__WHAT THIS EXERCISE ASKS__.
• a. Decide whether each statement below agrees with the tax-strategy passage. Answer yes or no for each, and quote the words of the passage that settle it.
(i) With the catch-up for those over 50, an individual can contribute up to $6,500.
(ii) Roth conversions usually help most in households that are already collecting social security.
(iii) Loss harvesting lets you write off up to $3,000 against income.
• b. Extend the tax-strategy passage from its final sentence onward.

--- DOCUMENT EXCERPT Enclosed Below ---

With the end of the year fast approaching, let’s remember that we still have time to save on taxes. Even though Washington D.C. is fighting it out to see what our future tax code will look like, we know the rules today and we can take steps now to help us for tomorrow. Here are four strategies to potentially reduce your tax bill for 2017:

  1. You may be eligible to contribute to a ROTH or IRA account. The max any individual can contribute is $5,500 with a $1,000 catch-up contribution if you are over 50 (for a total of $6,500). There are income limitations, so make sure you talk with your accountant or financial advisor to see if you qualify. Depending on your current income and future projected income a ROTH or an IRA may be suitable, so you may have to do some planning to decide. The good news is that the contribution doesn’t have to be made until the due date of your tax return (not including extensions).
  2. ROTH conversions are a good strategy to try and maximize tax free growth. This strategy consists of moving money from a traditional IRA to a ROTH, paying the tax now and then having the ROTH to grow tax free. This strategy can be highly advantageous but needs to be evaluated carefully as raising income over certain levels can create unintended consequences. It is usually most beneficial with households that have retired but have not yet started taking social security. This allows you to convert the traditional IRA at lower tax brackets than if you were collecting all sources of income.
  3. Tax loss harvesting is another strategy that has been shown to add .3% of additional return to a portfolio over time.¹ Loss harvesting consists of looking through the portfolio and purposefully realizing (selling) any positions that have losses. This not only allows you to use the losses against any gains that you have realized throughout the year, but also allows you to write off up to $3,000 against income. After selling at a loss don’t purchase the same security again for 30 days or you will fall trap to the wash sale rule and won’t be permitted to take the loss.

--- End of Enclosed DOCUMENT EXCERPT ---
--- SOURCE DATA Enclosed Below ---

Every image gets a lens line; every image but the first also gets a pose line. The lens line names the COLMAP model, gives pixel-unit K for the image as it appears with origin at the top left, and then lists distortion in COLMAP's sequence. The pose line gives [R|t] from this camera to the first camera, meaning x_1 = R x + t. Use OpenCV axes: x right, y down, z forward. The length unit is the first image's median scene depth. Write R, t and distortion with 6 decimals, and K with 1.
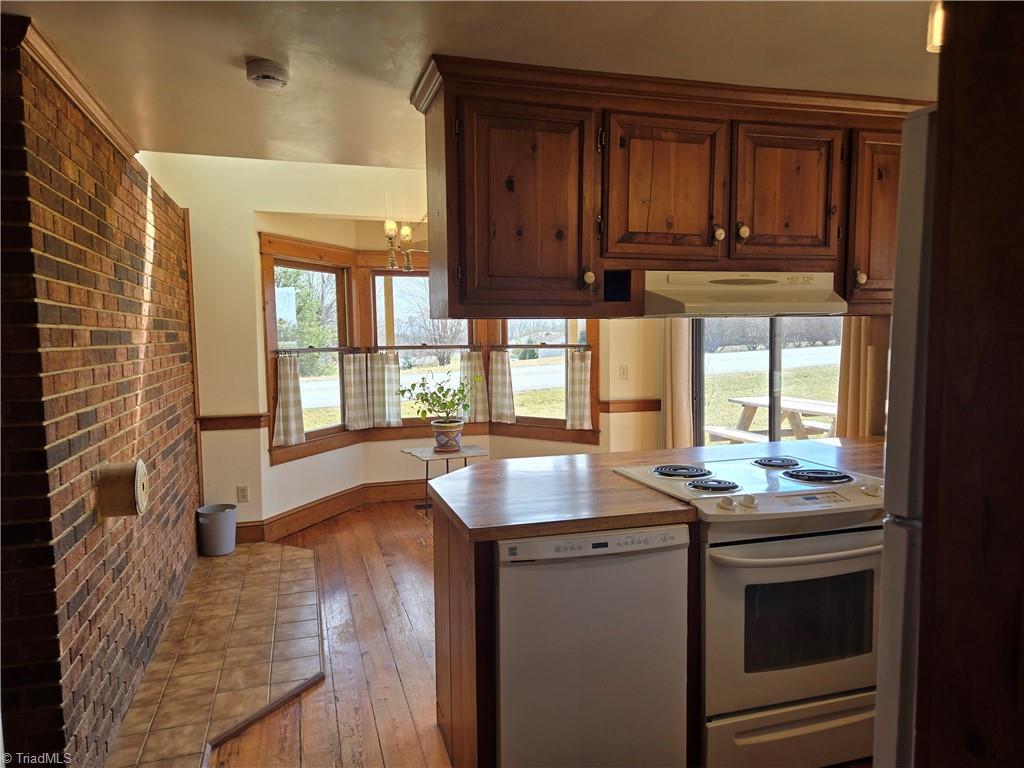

--- End of Enclosed SOURCE DATA ---
--- SOURCE DATA Enclosed Below ---

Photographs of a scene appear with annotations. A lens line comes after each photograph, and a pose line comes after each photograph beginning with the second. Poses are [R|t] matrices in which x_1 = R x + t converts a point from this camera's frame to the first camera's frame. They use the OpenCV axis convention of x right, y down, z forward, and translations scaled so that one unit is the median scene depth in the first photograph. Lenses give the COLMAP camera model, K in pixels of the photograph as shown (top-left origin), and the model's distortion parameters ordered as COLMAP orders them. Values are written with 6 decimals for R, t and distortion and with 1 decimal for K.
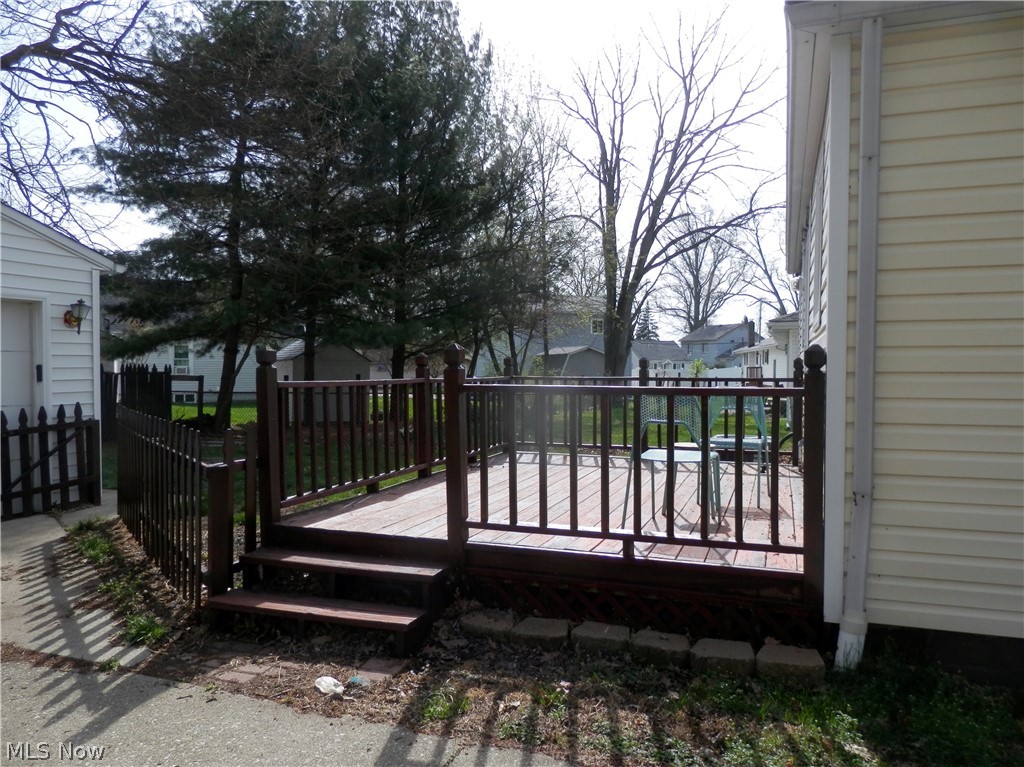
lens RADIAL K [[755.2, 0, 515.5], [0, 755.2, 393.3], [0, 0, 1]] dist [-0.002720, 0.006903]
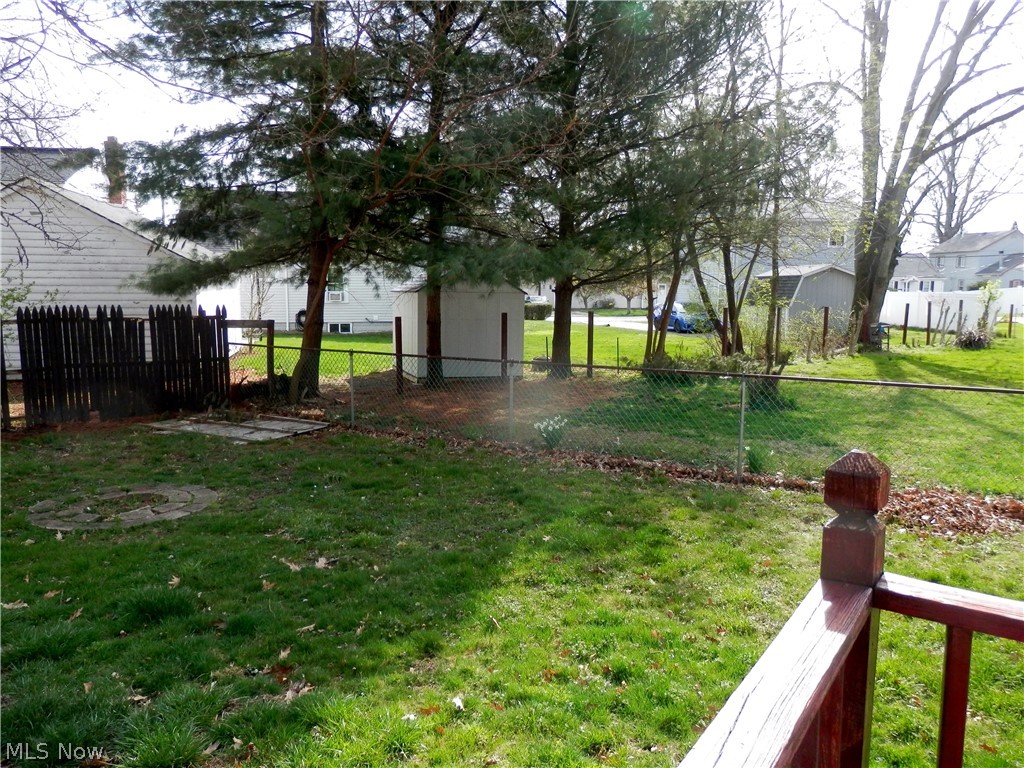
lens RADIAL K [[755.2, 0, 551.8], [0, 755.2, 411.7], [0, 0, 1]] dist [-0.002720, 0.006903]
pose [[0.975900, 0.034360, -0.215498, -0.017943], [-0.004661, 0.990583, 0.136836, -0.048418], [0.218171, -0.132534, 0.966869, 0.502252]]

--- End of Enclosed SOURCE DATA ---

__ANSWERS TO THE TASKS__.
• a.
(i) Yes: "The max any individual can contribute is $5,500 with a $1,000 catch-up contribution if you are over 50 (for a total of $6,500)."
(ii) No: "It is usually most beneficial with households that have retired but have not yet started taking social security."
(iii) Yes: "but also allows you to write off up to $3,000 against income."

• b.
  4. Gifting your required minimum distribution (RMD) to a charity is another great way to reduce your tax. This is an especially favorable strategy for people who don’t itemize on their tax returns. It allows them to get a deduction for at least part of their charitable gifting when they typically wouldn’t get any. Depending on where your income falls it may also reduce the taxable part of your social security, causing a double effect on reducing taxes.

While D.C. keeps rolling on their tax reform and those temperatures continue to drop, don’t get frozen in place on your tax plan. There are still actions you can take in order to improve your 2017 tax return, so don’t wait.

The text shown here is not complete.